Dominant images are a key part of design in print, on websites and in large outdoor and indoor environments. The dominant image provides the focal point. On a webpage it tells you where to look first. In a large hall, it let you know where you are. On a page it sets the stage for the story.
Have you ever looked at a brochure of postage-stamp-sized photos and equal blocks of copy? It is symmetrical, but at the same time it is boring because there is no eye flow — if everything is important, nothing stands out. Every great photo and every great painting has a natural place that attracts your eye. Horizontally it is in the center, vertically it is just above center. Take a look at any painting and the most powerful part is usually located near visual center. You look at Mona Lisa’s mouth and you think she isn’t smiling. You look at her eyes and it looks as if she is smiling.

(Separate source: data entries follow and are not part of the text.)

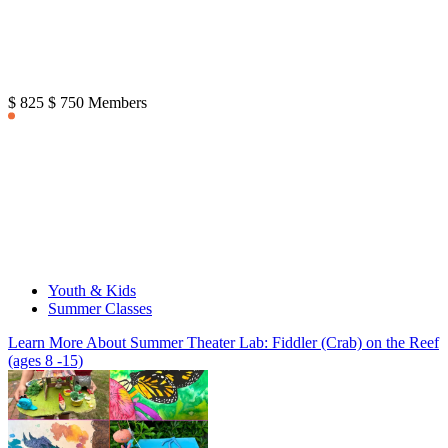
$ 825
$ 750 Members
Youth & Kids
Summer Classes
Learn More
About Summer Theater Lab: Fiddler (Crab) on the Reef
(ages 8 -15)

The power of dominance in design can even be seen at business locations. The sign tells a lot about the kind of business and if you think this is going to be a good experience or not. (Yes, there are locations where no sign can be powerful such as the French Laundry Restaurant in the Napa Valley, but those are the exceptions, not the rule.)
P.F. Chang’s is known for its large artwork outside the restaurant. It is a strong visual cue that the restaurant is near and that the experience will be something special. Signs can be lost in busy cities and malls, but large horse artwork stand out in a crowd.